▶ **Exercise**
Your answer should repeat the entries in full, exactly as given, with no pictures.

[Items from a data source]
*** Block opens ***

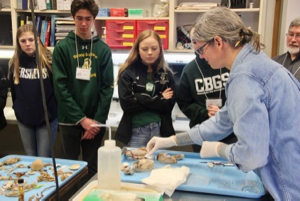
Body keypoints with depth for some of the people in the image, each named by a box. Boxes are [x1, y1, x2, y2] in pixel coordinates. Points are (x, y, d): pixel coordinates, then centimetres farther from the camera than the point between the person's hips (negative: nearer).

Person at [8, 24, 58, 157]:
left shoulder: (49, 60, -12)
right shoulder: (14, 63, 1)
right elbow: (13, 89, 11)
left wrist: (57, 110, -5)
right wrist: (18, 108, 11)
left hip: (47, 118, -4)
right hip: (24, 119, 4)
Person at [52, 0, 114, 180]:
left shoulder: (103, 49, 2)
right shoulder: (62, 48, -2)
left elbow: (107, 88, 0)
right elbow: (60, 87, -8)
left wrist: (98, 120, -9)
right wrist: (81, 118, -12)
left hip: (95, 121, 1)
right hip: (69, 120, -1)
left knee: (93, 168, 11)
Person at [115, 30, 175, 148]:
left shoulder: (166, 74, 5)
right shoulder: (127, 73, -2)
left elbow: (169, 104, -2)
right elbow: (126, 104, -12)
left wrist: (141, 100, -12)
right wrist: (159, 100, -8)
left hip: (160, 130, 2)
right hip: (136, 131, -2)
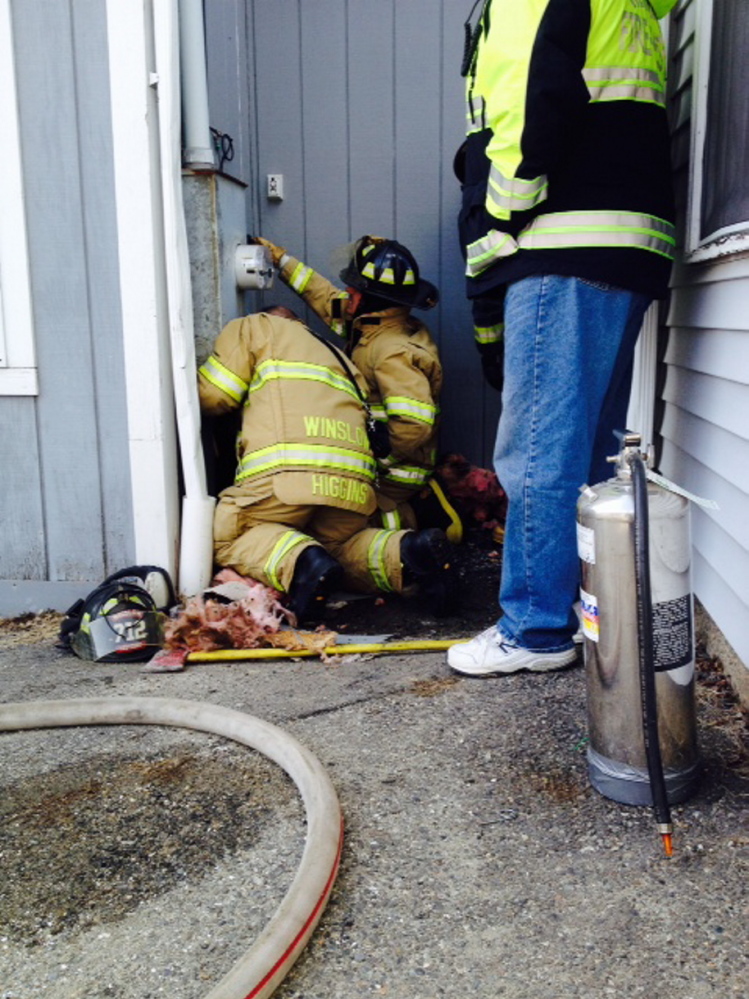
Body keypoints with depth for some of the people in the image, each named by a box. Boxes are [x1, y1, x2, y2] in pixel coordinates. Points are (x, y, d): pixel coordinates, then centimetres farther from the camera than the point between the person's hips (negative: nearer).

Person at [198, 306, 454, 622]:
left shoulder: (255, 326, 22)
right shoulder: (336, 355, 38)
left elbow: (213, 396, 11)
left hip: (286, 469, -6)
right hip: (353, 480, 6)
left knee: (226, 535, 12)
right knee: (337, 544, 27)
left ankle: (300, 562, -19)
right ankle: (406, 550, -4)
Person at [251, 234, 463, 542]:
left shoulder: (393, 352, -25)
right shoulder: (371, 325, 5)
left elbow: (414, 424, -35)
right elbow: (330, 300, 21)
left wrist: (380, 457, -20)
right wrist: (282, 260, 25)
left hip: (392, 475, -10)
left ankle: (415, 514, 1)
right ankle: (416, 503, 12)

*** Block closes ***

▶ **Output of the exercise**
Body keypoints with depth for some of the people in the image, each named by a box. Boxes are [x1, y1, x2, y2] in pixel coordinates. Points are (x, y, d): pixel coordinates, then centimetres farther from the camera than the point between the person's hips (negative: nearer).

Person at [8, 24, 58, 157]:
left shoulder: (49, 60, -12)
right shoulder: (14, 63, 1)
right elbow: (13, 89, 11)
left wrist: (57, 110, -5)
right wrist: (18, 108, 11)
left hip: (47, 118, -4)
right hip: (24, 119, 4)
Person at [52, 0, 114, 180]:
left shoulder: (103, 49, 2)
right shoulder: (62, 48, -2)
left elbow: (107, 88, 0)
right elbow: (60, 87, -8)
left wrist: (98, 120, -9)
right wrist: (81, 118, -12)
left hip: (95, 121, 1)
right hip: (69, 120, -1)
left knee: (93, 168, 11)
Person at [115, 30, 175, 148]:
left shoulder: (166, 74, 5)
right shoulder: (127, 73, -2)
left elbow: (169, 104, -2)
right elbow: (126, 104, -12)
left wrist: (141, 100, -12)
right wrist: (159, 100, -8)
left hip: (160, 130, 2)
right hip: (136, 131, -2)
Body keypoints with depth for some of the people in the image, each named by a box. Boxes are [x1, y1, x2, y2] in pixel coordinates. Points are (x, y, d): pixel coordinates, then centimetres farther from the camera than the point between the person's hips (negative: nearer).

Person at [198, 306, 454, 622]:
left shoulder: (255, 326, 22)
right shoulder: (336, 355, 38)
left elbow: (213, 396, 11)
left hip: (286, 469, -6)
right hip: (353, 480, 6)
left knee: (226, 535, 12)
right knee: (337, 544, 27)
left ankle: (300, 562, -19)
right ankle: (406, 550, -4)
Person at [251, 234, 463, 542]:
left shoulder: (393, 352, -25)
right shoulder: (371, 325, 5)
left elbow: (414, 424, -35)
right elbow: (330, 300, 21)
left wrist: (380, 457, -20)
right wrist: (282, 260, 25)
left hip: (392, 475, -10)
left ankle: (415, 514, 1)
right ankle: (416, 503, 12)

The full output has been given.